→ Anforderung
Führen Sie den folgenden Text über die Verjährung von Urlaubsansprüchen im Anschluss an seinen letzten Satz weiter.

=== Textauszug ===

Dem lag folgender Fall zugrunde: Eine Arbeitnehmerin verlangte vom ehemaligen Arbeitgeber die Abgeltung von Urlaubstagen aus dem Jahr 2017 sowie aus den Vorjahren, da sie diese aufgrund ihres großen Arbeitsvolumens nicht nehmen konnte. Der Arbeitgeber unterließ es jedoch, die Arbeitnehmerin aufzufordern, den Urlaub zu nehmen, noch hat er die Arbeitnehmerin darauf hingewiesen, dass der nicht beantragte Urlaub mit Ablauf des Kalenderjahres bzw. Übertragungszeitraums verfallen könnte. Als die Arbeitnehmerin die Urlaubsabgeltung forderte, berief sich das Unternehmen auf die Verjährung dieser Ansprüche aufgrund der regelmäßigen Verjährungsfrist von 3 Jahren (§ 195 BGB). Die Frist sei bereits vor der Beendigung des Arbeitsverhältnisses abgelaufen. Während das Arbeitsgericht in erster Instanz die Klage der Arbeitnehmerin noch abwies, gab das Landesarbeitsgericht Düsseldorf der Klägerin Recht. Auf die Revision des Arbeitgebers hin, legte das BAG dem EuGH die Sache zur Vorabentscheidung vor. Der EuGH sollte klären, ob es mit Unionsrecht vereinbar sei, dass der Urlaub, der mangels Mitwirkung des Arbeitgebers nicht nach dem Bundesurlaubsgesetz verfallen konnte, den Verjährungsregelungen des BGB unterliege. Der EuGH entschied nun, dass ohne Mitwirkung des Arbeitgebers keine Urlaubsverjährung eintritt. Zwar könne der Urlaub grundsätzlich einer dreijährigen Verjährungsfrist unterliegen, Arbeitnehmende müssen aber zuvor in die Lage versetzt worden sein, den Urlaubsanspruch auch wahrzunehmen.

=== Datenblock ===

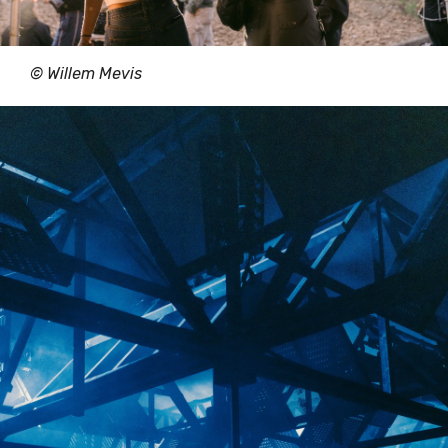
© Willem Mevis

===

→ Ergebnis der Übung
Doch damit nicht genug! In einem weiteren Fall stärkte der EuGH die Arbeitnehmerrechte hinsichtlich des Urlaubverfalls bei durchgehender Arbeitsunfähigkeit. Zwar könne der Urlaub 15 Monate nach ununterbrochener Arbeitsunfähigkeit nach dem Ende des Urlaubsjahres verfallen, jedoch gilt dies nicht in jedem Fall. Wenn Arbeitnehmende erst im Verlauf des Urlaubsjahres ununterbrochen arbeitsunfähig geworden sind und bis dahin zumindest einen Teil ihres Urlaubs hätten nehmen können, der Arbeitgeber ihnen jedoch nicht zuvor über die noch verbliebenen Urlaubstage unterrichtet hat, kommt ein Urlaubsverfall für das Jahr nicht in Betracht. Es bleibt abzuwarten, wie sich die fragwürdige Auffassung des EuGH auf die Praxis auswirkt und ob nun eine Klagewelle auf Urlaubsabgeltung auf nationaler Ebene droht.